Sem a intenção de nos fazer passar por batalhões de anjos de branco, até porque compomos força de trabalho com as mesmas limitações humanas e características existenciais das demais, apenas gostaríamos de sermos tratados com similar prestígio, respeito, reconhecimento e valorização da enfermagem desfruta nos países desenvolvidos. Onde a sociedade expressa imensa gratidão pelo trabalho e papel desempenhado pelos enfermeiros, quando as pessoas ficam doentes, mais frágeis e vulneráveis.

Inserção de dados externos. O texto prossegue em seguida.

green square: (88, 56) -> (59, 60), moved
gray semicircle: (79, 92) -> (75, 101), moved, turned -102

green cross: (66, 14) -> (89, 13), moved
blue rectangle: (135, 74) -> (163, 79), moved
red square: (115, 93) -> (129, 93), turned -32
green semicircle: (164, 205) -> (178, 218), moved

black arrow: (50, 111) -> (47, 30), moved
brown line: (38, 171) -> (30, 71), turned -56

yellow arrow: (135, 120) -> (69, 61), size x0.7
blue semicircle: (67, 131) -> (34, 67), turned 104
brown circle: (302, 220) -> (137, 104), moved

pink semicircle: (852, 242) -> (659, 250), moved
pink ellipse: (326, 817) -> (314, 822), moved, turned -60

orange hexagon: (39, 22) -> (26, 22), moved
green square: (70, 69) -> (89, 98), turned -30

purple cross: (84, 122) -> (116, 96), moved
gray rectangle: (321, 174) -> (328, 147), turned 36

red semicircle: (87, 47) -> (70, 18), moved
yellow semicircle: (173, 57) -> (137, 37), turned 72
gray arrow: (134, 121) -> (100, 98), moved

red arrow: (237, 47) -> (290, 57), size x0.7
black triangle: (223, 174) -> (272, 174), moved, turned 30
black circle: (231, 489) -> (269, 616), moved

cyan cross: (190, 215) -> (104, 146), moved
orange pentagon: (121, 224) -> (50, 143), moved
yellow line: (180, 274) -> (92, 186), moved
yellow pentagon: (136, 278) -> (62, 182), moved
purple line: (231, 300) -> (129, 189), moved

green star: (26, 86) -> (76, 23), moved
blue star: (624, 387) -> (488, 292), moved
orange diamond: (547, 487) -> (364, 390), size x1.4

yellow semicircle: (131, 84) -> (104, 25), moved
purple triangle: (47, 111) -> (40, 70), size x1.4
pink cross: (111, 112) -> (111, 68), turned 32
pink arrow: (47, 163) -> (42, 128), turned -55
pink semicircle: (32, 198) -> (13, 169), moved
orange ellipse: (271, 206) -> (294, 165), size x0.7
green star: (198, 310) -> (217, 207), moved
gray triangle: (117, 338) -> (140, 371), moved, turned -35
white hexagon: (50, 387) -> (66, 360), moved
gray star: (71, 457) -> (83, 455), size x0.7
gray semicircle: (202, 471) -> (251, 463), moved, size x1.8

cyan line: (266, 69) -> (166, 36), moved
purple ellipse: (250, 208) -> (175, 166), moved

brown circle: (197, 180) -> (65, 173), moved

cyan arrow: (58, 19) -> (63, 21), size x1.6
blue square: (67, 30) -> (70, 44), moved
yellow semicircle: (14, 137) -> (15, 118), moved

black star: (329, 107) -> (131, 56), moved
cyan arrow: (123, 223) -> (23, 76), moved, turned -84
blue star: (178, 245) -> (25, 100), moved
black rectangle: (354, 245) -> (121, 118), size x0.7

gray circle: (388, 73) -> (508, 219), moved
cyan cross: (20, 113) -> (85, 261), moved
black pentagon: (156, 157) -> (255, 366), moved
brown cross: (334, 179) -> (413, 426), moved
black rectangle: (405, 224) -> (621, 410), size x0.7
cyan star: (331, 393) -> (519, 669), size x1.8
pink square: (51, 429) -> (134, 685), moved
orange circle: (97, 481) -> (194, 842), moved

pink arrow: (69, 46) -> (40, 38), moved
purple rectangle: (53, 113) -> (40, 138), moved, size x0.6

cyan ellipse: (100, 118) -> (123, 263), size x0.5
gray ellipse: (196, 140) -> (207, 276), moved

Momentos de dependência para suas necessidades mais básicas que, sem nossa ajuda, intervenção e cuidados, correriam riscos de não sobreviver as adversidades da doença e da própria vida.
Como o que de fato nos leva a perseverar no exercício da mais bela das artes, o cuidado de enfermagem, indubitavelmente, remete ao dom de reconhecer a existência do Potencial Divino que habita em todos nós, seres humanos, não nos cabe esperar por colher méritos aparentemente supérfluos. O essencial é que sempre estejamos atentos para saudar o Arquétipo Sagrado presente em todos que se nos apresentam para nossos cuidados, aos quais sempre estaremos disponíveis para oferecer o que de mais nobre nossa dimensão interior disponha, ainda que negligenciados frutos das convenções humanas. Finalizando, faço minhas as reflexões do Dalai Lama, quando ele afirma que essa capacidade de amar e a necessidade de ser fraternos indicam que somos, de fato, amorosos por natureza. Ao demonstrar paz, tranquilidade e cuidados pelos outros, nos tornamos essenciais a recuperação de suas doenças, reiteramos que nossa natureza prefere a vida à morte, o crescimento à decadência, a construção à destruição.